Here’s a good piece in the Boston Globe, “The race to preserve disappearing data”. While primarily focusing on the film industry, it also mentions link rot, disappearing government information in the form of Supreme Court decisions and other issues on which government information librarians should be working. I’ve said it often and I’ll say it again, when documents librarians focus on digitizing historic government publications, they ignore the far greater danger of the disappearance of born-digital government information. We need the entire documents community to step up and work on the issue of born-digital collection development lest we risk becoming a “digital dark age.”

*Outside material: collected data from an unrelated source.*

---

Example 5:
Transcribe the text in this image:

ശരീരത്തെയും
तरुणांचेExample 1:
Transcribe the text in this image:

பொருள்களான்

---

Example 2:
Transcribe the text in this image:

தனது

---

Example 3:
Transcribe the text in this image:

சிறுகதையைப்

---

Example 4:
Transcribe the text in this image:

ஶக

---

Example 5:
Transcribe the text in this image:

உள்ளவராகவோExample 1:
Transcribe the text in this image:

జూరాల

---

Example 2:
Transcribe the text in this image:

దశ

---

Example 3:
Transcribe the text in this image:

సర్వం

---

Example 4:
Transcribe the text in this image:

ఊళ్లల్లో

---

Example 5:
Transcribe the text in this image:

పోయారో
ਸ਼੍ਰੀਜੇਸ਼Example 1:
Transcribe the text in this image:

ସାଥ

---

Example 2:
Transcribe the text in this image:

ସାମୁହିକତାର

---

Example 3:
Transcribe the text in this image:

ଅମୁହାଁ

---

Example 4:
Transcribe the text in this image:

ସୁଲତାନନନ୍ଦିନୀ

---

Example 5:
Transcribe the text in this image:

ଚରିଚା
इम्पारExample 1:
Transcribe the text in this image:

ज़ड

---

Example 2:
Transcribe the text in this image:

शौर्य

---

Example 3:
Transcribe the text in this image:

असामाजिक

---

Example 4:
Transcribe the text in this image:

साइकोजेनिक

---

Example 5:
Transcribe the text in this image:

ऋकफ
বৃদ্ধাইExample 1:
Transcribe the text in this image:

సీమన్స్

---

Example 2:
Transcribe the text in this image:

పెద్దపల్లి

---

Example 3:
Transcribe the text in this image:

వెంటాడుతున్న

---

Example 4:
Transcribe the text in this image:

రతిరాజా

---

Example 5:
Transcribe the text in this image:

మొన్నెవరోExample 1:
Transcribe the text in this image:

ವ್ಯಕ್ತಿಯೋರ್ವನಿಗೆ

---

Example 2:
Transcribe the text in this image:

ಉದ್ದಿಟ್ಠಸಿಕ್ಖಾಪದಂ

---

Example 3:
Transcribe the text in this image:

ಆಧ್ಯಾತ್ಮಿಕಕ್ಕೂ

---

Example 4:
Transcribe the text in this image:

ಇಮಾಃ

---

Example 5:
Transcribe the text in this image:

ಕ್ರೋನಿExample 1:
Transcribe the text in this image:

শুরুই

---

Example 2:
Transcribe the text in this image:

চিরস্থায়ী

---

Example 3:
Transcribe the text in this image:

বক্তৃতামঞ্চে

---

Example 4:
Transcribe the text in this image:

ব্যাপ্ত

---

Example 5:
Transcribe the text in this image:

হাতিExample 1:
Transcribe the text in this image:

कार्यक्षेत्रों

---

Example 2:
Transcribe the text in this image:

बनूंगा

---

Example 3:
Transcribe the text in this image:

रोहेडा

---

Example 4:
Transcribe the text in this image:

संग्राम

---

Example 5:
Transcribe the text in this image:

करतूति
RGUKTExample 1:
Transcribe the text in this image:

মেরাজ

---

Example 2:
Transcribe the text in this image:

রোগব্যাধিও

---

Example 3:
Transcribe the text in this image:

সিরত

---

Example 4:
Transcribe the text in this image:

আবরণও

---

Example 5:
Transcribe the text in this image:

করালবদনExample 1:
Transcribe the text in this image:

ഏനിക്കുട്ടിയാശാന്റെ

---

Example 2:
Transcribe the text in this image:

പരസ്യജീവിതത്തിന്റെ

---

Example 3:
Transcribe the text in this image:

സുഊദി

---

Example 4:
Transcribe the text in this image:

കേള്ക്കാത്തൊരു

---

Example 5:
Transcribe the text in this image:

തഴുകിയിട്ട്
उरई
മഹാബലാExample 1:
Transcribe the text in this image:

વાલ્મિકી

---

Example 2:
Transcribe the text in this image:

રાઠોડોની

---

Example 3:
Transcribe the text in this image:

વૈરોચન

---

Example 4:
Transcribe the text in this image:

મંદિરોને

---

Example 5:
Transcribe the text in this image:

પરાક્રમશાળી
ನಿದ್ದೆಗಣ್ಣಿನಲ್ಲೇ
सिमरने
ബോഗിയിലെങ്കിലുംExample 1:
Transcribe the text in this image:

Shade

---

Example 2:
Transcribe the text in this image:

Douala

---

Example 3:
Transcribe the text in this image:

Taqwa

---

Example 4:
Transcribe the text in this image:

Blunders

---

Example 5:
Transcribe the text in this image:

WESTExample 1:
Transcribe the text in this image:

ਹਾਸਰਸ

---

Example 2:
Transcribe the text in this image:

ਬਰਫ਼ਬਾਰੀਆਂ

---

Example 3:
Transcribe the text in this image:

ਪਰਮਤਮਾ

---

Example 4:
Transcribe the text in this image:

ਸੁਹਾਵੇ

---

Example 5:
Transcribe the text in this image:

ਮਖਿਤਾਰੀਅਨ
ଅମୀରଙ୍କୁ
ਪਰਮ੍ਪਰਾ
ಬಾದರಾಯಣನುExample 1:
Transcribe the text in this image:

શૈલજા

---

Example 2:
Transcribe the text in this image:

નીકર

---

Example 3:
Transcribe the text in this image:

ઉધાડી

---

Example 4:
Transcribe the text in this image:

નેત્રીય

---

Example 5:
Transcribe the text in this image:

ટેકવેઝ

The problem of preservation is not unique to the film industry. It spans the digital artifacts of our age — from photos to music to scientific research data. One study of more than 500 biology papers published from a 20-year span found that as time passes, less original research data can be found; it suggested that up to 80 percent of raw data collected for studies in the early 1990s is lost. A crucial virtue of science is that researchers can reproduce findings or correct them over time by reevaluating original data. Fields from epidemiology to education to climate change require records that span decades or longer.
Lost data also plagues the legal world. A 2013 study of Supreme Court decisions by Harvard University Law School professors found that so-called link rot is eroding intellectual foundations of legal scholarship: Nearly half of all Supreme Court decisions up to that date and more than 70 percent of law journals from 1999 to 2012 referred to Web pages that no longer existed…

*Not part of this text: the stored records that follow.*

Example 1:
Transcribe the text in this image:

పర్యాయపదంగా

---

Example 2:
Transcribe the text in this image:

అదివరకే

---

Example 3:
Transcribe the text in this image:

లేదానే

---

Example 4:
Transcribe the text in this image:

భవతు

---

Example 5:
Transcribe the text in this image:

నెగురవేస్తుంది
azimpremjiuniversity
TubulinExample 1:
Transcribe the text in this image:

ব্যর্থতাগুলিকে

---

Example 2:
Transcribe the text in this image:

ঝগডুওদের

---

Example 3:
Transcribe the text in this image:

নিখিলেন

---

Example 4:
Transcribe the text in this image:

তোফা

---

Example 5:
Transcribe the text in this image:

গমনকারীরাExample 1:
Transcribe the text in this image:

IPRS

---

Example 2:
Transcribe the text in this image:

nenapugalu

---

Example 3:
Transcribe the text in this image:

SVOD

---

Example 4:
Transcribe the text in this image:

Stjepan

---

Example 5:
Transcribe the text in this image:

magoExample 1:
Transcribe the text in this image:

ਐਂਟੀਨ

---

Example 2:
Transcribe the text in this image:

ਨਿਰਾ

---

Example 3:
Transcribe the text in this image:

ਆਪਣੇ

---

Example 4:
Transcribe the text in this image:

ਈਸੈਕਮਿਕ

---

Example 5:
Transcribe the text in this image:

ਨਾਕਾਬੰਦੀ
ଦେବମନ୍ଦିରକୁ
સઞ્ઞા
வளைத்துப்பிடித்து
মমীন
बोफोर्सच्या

…What was once a race to rescue information from going-extinct media (think of old files trapped on floppy disks) has morphed into a mounting need to copy and curate massive troves of data, says Dr. David Rosenthal, the founder of a library-led digital preservation network run out of the Stanford University libraries. Digital information decays over time and files grow corrupt from “bit rot,” which Rosenthal says is best fended off by creating copies of data in multiple virtual and physical locations…
…“Digital preservation is essentially a hot potato problem, where everyone wants to pass responsibility onward,” said Berman, also a professor of computer science at Rensselaer Polytechnic Institute. She notes that in the private sector, companies invest in preserving data that give them a competitive advantage. The larger challenge is preserving those digital artifacts that have broad societal relevance for the future, but no urgent private interest.
Publicly funded archives such as the National Archives and those supported by federal R&D agencies fulfill only a fraction of the preservation needed to pass on society’s knowledge to the future. Less than 1 percent of the Library of Congress’s 1.4 million archived videos and film reels were born digital. While the Library of Congress can preserve digital films if filmmakers share their unencrypted files, less than a dozen filmmakers and studios have done so, and the library has yet to preserve a single born-digital feature-length film.